══ DATA BELOW ══

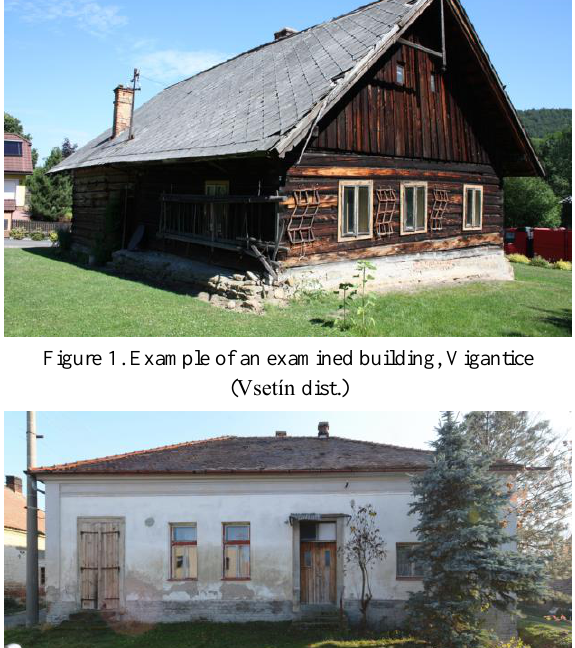
Figure 2. Example of an examined building, Úhřetická Lhota (Pardubice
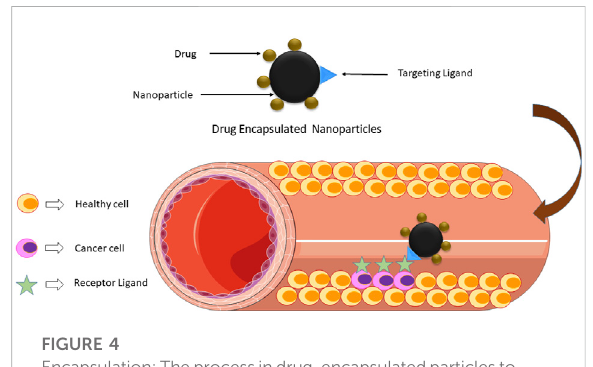
FIGURE 4 Encapsulation:Theprocessindrug-encapsulatedparticlesto clear infected cells.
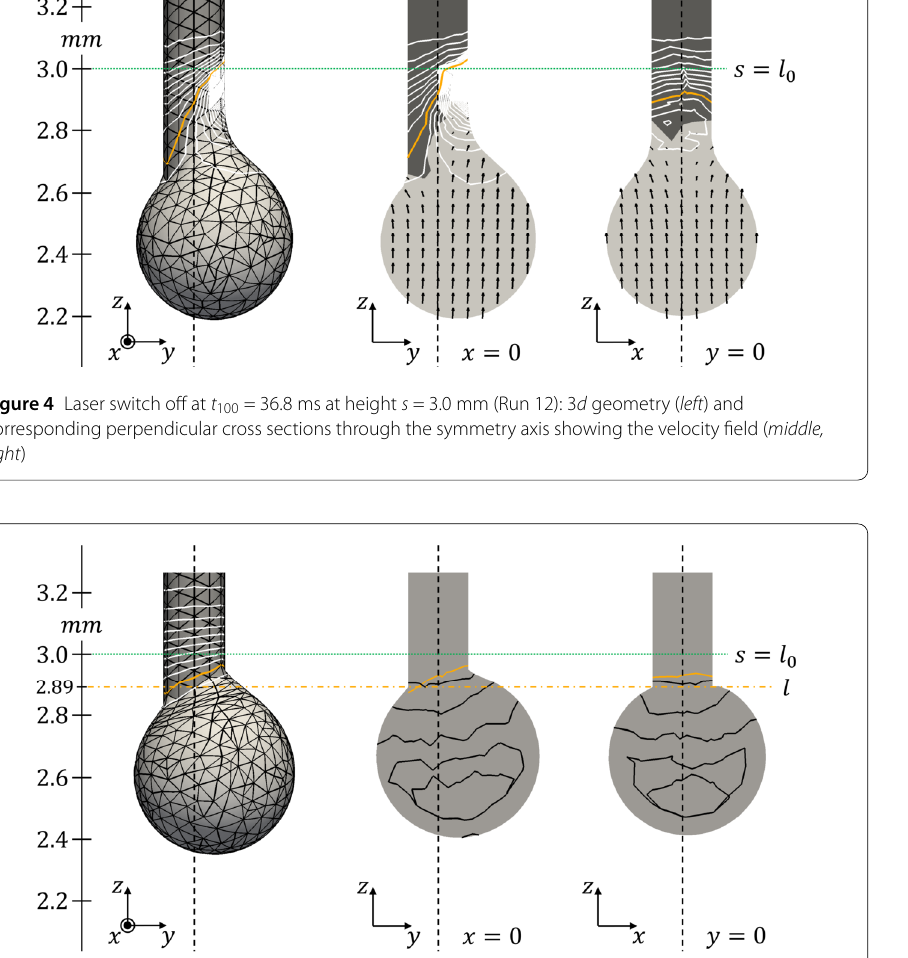
Figure 5 Solidification and estimated molten length l (Run 12): 3 d geometry at time instant t max = t 106 = 39.0 ms with maximal melt volume ( left ) and perpendicular cross sections of the final geometry at t 667 = 246 ms showing the solidification by isolines for T m at t { 106+ k · 100 } = 39.0 ms + k · 36.8 ms with k ∈ { 0,1, ... ,5 } ( middle,right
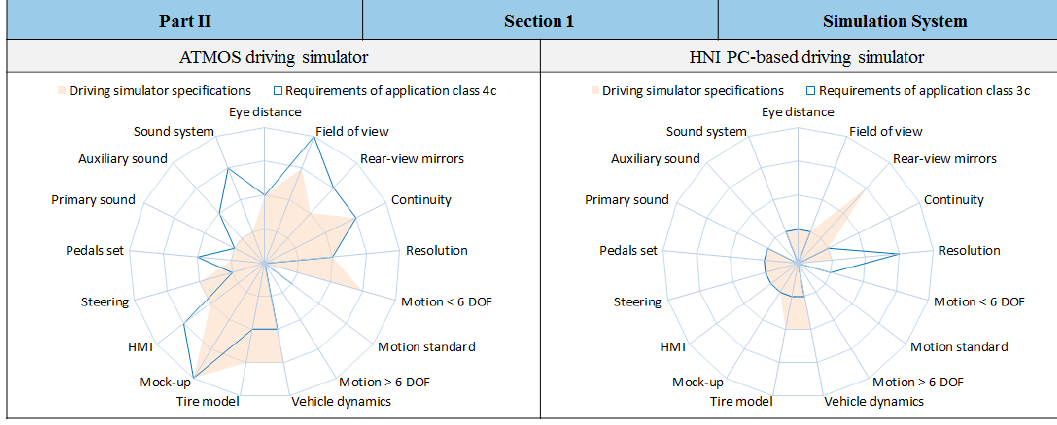
Figure 14. Established platform of networked driving simulation for the first application scenario. The HNI PC-based driving simulator shown at the left side within Figure 14 has no motion platform. This driving simulator has a commercial wheel–transmission–pedals set and a simple driving seat. It utilizes a 60-inch high-definition screen. The HNI PC-based driving simulator is operated by a software package developed with MATLAB/Simulink. The ATMOS driving simulator shown at the right side within Figure 14 has a complex motion platform consisting of two dynamical components. The motion platform provides five Degrees Of Freedom (DOF) to fully simulate vehicle lateral and longitudinal accelerations. The ATMOS driving simulator has an eight-channel cylindrical projection system. It is powered by eight LCD-projectors to cover a horizontal field of view of 240 degrees. In addition, three small displays are used to simulate the side and rear mirror views. The ATMOS driving simulator is operated by a software package developed by the company dSPACE in Germany. The platform shown in Figure 14 adopts the mixed-fidelity concept [38]. That is, two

═══

=== TASK BRIEF ===
Word for word, restate the lines from the one containing "Figure 5 Solidification" through the end of the listing, and nothing more. Skip the pictures.

=== ANSWER BOX ===
Figure 5 Solidification and estimated molten length l (Run 12): 3 d geometry at time instant t max = t 106 = 39.0 ms with maximal melt volume ( left ) and perpendicular cross sections of the final geometry at t 667 = 246 ms showing the solidification by isolines for T m at t { 106+ k · 100 } = 39.0 ms + k · 36.8 ms with k ∈ { 0,1, ... ,5 } ( middle,right
Figure 14. Established platform of networked driving simulation for the first application scenario. The HNI PC-based driving simulator shown at the left side within Figure 14 has no motion platform. This driving simulator has a commercial wheel–transmission–pedals set and a simple driving seat. It utilizes a 60-inch high-definition screen. The HNI PC-based driving simulator is operated by a software package developed with MATLAB/Simulink. The ATMOS driving simulator shown at the right side within Figure 14 has a complex motion platform consisting of two dynamical components. The motion platform provides five Degrees Of Freedom (DOF) to fully simulate vehicle lateral and longitudinal accelerations. The ATMOS driving simulator has an eight-channel cylindrical projection system. It is powered by eight LCD-projectors to cover a horizontal field of view of 240 degrees. In addition, three small displays are used to simulate the side and rear mirror views. The ATMOS driving simulator is operated by a software package developed by the company dSPACE in Germany. The platform shown in Figure 14 adopts the mixed-fidelity concept [38]. That is, two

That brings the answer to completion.